I'm looking for a bit that aids in attaching hardwood large enough to route a profile to plywood (edge to edge). I know I've seen them before but I've spent the last week going through all my magazines with no luck. If anyone has a good lead or experience with them please let me know.

Thanks


----------



## jmartel (Jul 6, 2012)

You can use a slot cutter bit and put a spline in, a V-groove bit, tongue and groove, etc. Lots of options.


----------



## waho6o9 (May 6, 2011)

http://www.infinitytools.com/Edge-Banding-Router-Bits/products/1301/


----------



## timbertailor (Jul 2, 2014)

You could even do it with a straight bit and a slot cutter.


----------



## pintodeluxe (Sep 12, 2010)

My favorite method is a simple tongue and groove. I cut a centered groove with a combination blade on the tablesaw (two passes), then cut a stub tenon to fit the groove. It has all the strength and alignment benefits of the other methods, and is perhaps easier to setup as well. Since the groove is centered, you will have a perfectly flush edge banding, with no trimming needed. 
If you are cutting a thin edge banding, it is easier to mill the tongue on a wider board first, then rip the strip free.


----------



## PsycJester (Nov 8, 2012)

Thanks for all the responses. The tongue and groove edge banding bits were what I was looking for. I bet I looked through 3 years of magazines. I think I may actually try the table saw first and see how that goes.

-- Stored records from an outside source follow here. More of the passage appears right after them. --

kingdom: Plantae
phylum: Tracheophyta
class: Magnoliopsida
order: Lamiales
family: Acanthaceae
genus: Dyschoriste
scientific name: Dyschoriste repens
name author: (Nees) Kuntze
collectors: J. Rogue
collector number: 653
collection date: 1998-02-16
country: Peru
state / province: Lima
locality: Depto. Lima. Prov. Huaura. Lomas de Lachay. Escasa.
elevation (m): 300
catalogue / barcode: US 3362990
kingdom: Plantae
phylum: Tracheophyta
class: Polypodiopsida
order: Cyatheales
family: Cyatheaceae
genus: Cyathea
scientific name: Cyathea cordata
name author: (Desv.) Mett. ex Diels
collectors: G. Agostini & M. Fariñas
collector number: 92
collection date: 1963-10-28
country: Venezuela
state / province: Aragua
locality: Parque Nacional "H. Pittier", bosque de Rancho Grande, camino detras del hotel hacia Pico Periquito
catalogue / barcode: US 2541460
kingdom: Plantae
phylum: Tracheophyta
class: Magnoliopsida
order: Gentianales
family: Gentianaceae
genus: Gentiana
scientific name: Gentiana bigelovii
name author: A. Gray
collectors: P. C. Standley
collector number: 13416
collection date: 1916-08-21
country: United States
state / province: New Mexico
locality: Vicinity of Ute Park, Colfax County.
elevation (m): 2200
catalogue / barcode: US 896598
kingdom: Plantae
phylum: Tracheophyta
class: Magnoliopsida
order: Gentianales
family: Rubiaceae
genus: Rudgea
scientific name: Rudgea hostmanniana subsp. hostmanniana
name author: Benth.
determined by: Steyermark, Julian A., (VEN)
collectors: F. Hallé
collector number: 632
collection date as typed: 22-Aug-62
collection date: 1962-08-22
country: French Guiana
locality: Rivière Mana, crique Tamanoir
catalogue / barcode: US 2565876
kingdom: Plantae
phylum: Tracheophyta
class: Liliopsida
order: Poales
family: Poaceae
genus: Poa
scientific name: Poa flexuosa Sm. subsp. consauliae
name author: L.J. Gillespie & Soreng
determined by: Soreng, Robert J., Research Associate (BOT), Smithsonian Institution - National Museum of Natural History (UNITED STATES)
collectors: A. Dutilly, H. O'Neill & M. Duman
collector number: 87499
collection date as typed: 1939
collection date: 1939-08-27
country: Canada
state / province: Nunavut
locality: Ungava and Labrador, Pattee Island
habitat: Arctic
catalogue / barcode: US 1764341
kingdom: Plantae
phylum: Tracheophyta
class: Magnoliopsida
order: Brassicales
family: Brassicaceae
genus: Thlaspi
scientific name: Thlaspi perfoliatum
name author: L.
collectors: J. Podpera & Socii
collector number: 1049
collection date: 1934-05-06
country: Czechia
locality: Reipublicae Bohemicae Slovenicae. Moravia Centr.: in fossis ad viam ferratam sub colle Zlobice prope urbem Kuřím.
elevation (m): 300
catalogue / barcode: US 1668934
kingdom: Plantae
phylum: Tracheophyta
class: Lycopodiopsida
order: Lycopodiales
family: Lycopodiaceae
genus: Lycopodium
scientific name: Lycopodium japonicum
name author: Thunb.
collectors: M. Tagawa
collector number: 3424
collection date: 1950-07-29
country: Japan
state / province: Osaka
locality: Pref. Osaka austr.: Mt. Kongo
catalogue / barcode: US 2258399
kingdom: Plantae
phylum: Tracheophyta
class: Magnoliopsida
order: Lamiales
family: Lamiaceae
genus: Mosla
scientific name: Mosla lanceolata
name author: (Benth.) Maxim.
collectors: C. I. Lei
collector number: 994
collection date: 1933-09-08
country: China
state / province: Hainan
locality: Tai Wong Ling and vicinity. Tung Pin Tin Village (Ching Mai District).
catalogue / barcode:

Thanks again for the help!


----------



## dawsonbob (Aug 5, 2013)

I have used these successfully.

http://www.precisionbits.com/tongue-and-groove-router-bit-set-matched-2-bit-yonico-15221.html

Hope that helps.


----------



## boatz (Nov 17, 2013)

I am in the process of making cabinets. I am using the Infinity tongue and groove bit set mentioned by waho6o9. Pretty slick.


----------



## MT_Stringer (Jul 21, 2009)

What if the edge banding doesn't line up. Whatcha gonna do then? For example, say it is a tad shy of flush. Just furious, that's all.


----------



## boatz (Nov 17, 2013)

I actually make the edge banding a little proud then use a flush trim bit on my router table to make it flush


----------



## Yonak (Mar 27, 2014)

> My favorite method is a simple tongue and groove. I cut a centered groove with a combination blade on the tablesaw….
> 
> - pintodeluxe


+1 .. This is my go-to method, as well.


----------



## MT_Stringer (Jul 21, 2009)

> I actually make the edge banding a little proud then use a flush trim bit on my router table to make it flush
> 
> - boatz


Me too. Only difference is I have a flush trim jig for my router, but the results are the same.


----------



## rwe2156 (May 7, 2014)

- MT_Stringer
Either start over or glue on a matching strip if you've no more stock.

------------
I don't use splines or special bits.

1. Joint the plywood.
2. Sometimes pins 1/16 proud to avoid slippage when gluing.
3. Usually use TB III (any glue works)
4. Follow with flush trim bit.

Done.

Its all edge gluing plywood anyway, guys.
I supposed if I was worried about abuse (like a stair tread) I would spline it.


----------